The options of the pam_imunufy are placed in the file: /etc/pam_imunify/i360.ini

Values

USER_LOCK_TIMEOUT=5 a period of time during which a user should be blocked (minutes)
USER_LOCK_ATTEMPTS=10 a number of attempts after which a user should be blocked
USER_LOCK_MINUTES=5 a period of time (minutes) during which violation attempts from a user are counted; all attempts earlier than USER_LOCK_MINUTES are not counted
USER_IP_LOCK_TIMEOUT=5 a period of time during which a user + IP should be blocked (minutes)
USER_IP_LOCK_ATTEMPTS=10 a number of attempts after which a user + IP should be blocked
USER_IP_LOCK_MINUTES=5 a period of time (minutes) during which violation attempts from a user + IP are counted; all attempts earlier than USER_IP_LOCK_MINUTES are not counted
IP_LOCK_TIMEOUT=5 a period of time during which an IP should be blocked (minutes)
IP_LOCK_ATTEMPTS=10 a number of attempts after which an IP should be blocked
IP_LOCK_MINUTES=5 a period of time during which violation attempts from an IP are counted; all attempts earlier than IP_LOCK_MINUTES are not counted

How to apply settings

In order to apply new settings in the /etc/pam_imunify/i360.ini, run the following command:

systemctl restart imunify360-pam

How it works

During the last XXX_LOCK_MINUTES we count the number of login failures (unsuccessful login attempts). If the number of attempts exceeds the specified threshold XXX_LOCK_ATTEMPTS, the PAM plugin blocks access for XXX_LOCK_TIMEOUT minutes. After that, the counter is reset and the process repeats. Note that the plugin has three separate counters and a set of settings for USER/IP/USER+IP management regarding brute-force attacks (see the table above).

Notes

  • If a user is blocked by USER_LOCK_ATTEMPTS, then this user will not have access to the server from any IP
  • If a user is blocked by USER_IP_LOCK_ATTEMPTS, then this user will not have access to the server from that specific IP
  • If an IP is blocked by IP_LOCK_ATTEMPTS, then all users will not have access to the server from that specific blocked IP

SMTP Traffic Manager 4.6+ Experimental

SMTP traffic management provides more control over SMTP traffic.

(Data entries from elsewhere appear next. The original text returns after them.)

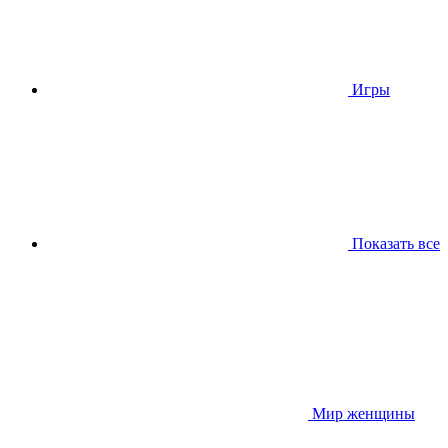
Игры
Показать все
Мир женщины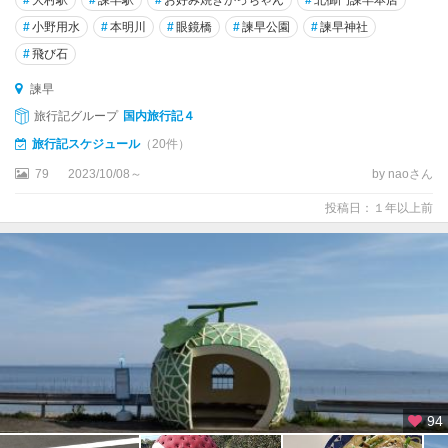
#
小野用水
#
本明川
#
眼鏡橋
#
諫早公園
#
諫早神社
#
飛び石
諫早
旅行記グループ
国内旅行記４
旅行記スケジュール
（20件）
79
2023/10/08～
by naoさん
投稿日：１年以上前
94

An administrator can redirect mail traffic to the local MTA, block it completely, or keep it available for local mails only. Administrators can also block particular ports and whitelist specific users or groups for outgoing mail.

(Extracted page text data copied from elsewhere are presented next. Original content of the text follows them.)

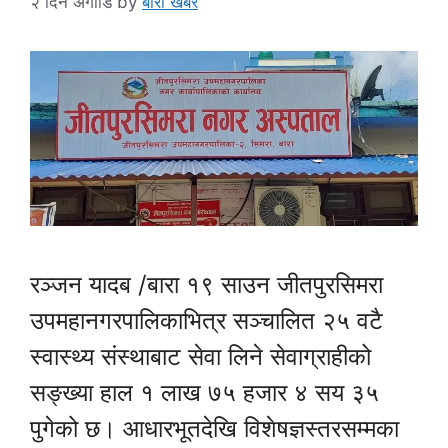
२ दिन अगाडि
by
बारा खबर
रञ्जन यादब /बारा १९ साउन जीतपुरसिमरा
उपमहानगरपालिकाभित्र सञ्चालित २५ वटै
स्वास्थ्य संस्थाबाट सेवा लिने सेवाग्राहीको
सङ्ख्या हाल १ लाख ७५ हजार ४ सय ३५
पुगेको छ। आधारभूतदेखि विशेषज्ञस्तरसम्मका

This feature extends the existing cPanel “Block SMTP” functionality, albeit with more control and capabilities, and replaces the similar functionality from CSF.

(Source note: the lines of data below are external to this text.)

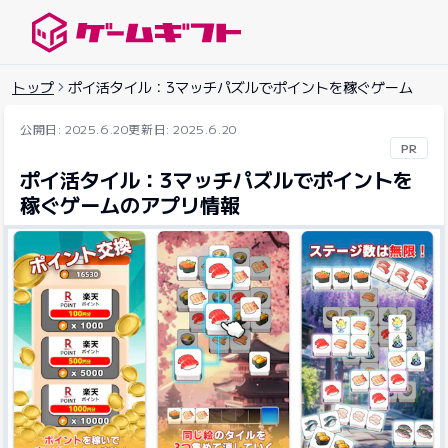
ゲームギフトナビ
トップ
ポイ活タイル：3マッチパズルでポイントを稼ぐゲーム
公開日: 2025.6.20
更新日: 2025.6.20
PR
ポイ活タイル：3マッチパズルでポイントを
稼ぐゲームのアプリ情報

You can enable the SMTP Traffic Management in the Settings:

  • SMTP ports - a list of the ports to be blocked. The defaults are: 25, 587,465
  • Allow users a list of the users to be ignored (not blocked). By default it is empty. Including Unix and CPanel users (if a process that sends an email has a UID of one of the allow_users, it will not be blocked)
  • Allow groups - a list of the groups to be ignored (not blocked). By default it is empty. Including Unix and CPanel users (if a process that sends an email has a UID of one of the allow_users, it will not be blocked)
  • Allow local - block all except the local SMTP (localhost). By default it is disabled.
  • Redirect to local - enable automatic redirection to the local ports for outgoing mail traffic. By default it is disabled.

To enable these settings via direct config file update or a command-line interface, use this command:

/etc/sysconfig/imunify360/imunify360.config

The config file should show:

SMTP_BLOCKING:
 allow_groups:
 - mailacc
 allow_local: true
 allow_users: []
 enable: true
 ports:
 - 25
 - 587
 - 465
 redirect: true

Troubleshooting and FAQ

If the Conflict with WHM >> SMTP Restrictions message is shown?

WHM SMTP Restrictions requires to be disabled at the cPanel to get SMTP Traffic Management working.

To disable it, log in to the cPanel WHM portal, select SMTP Restrictions on the left sidebar and disable it.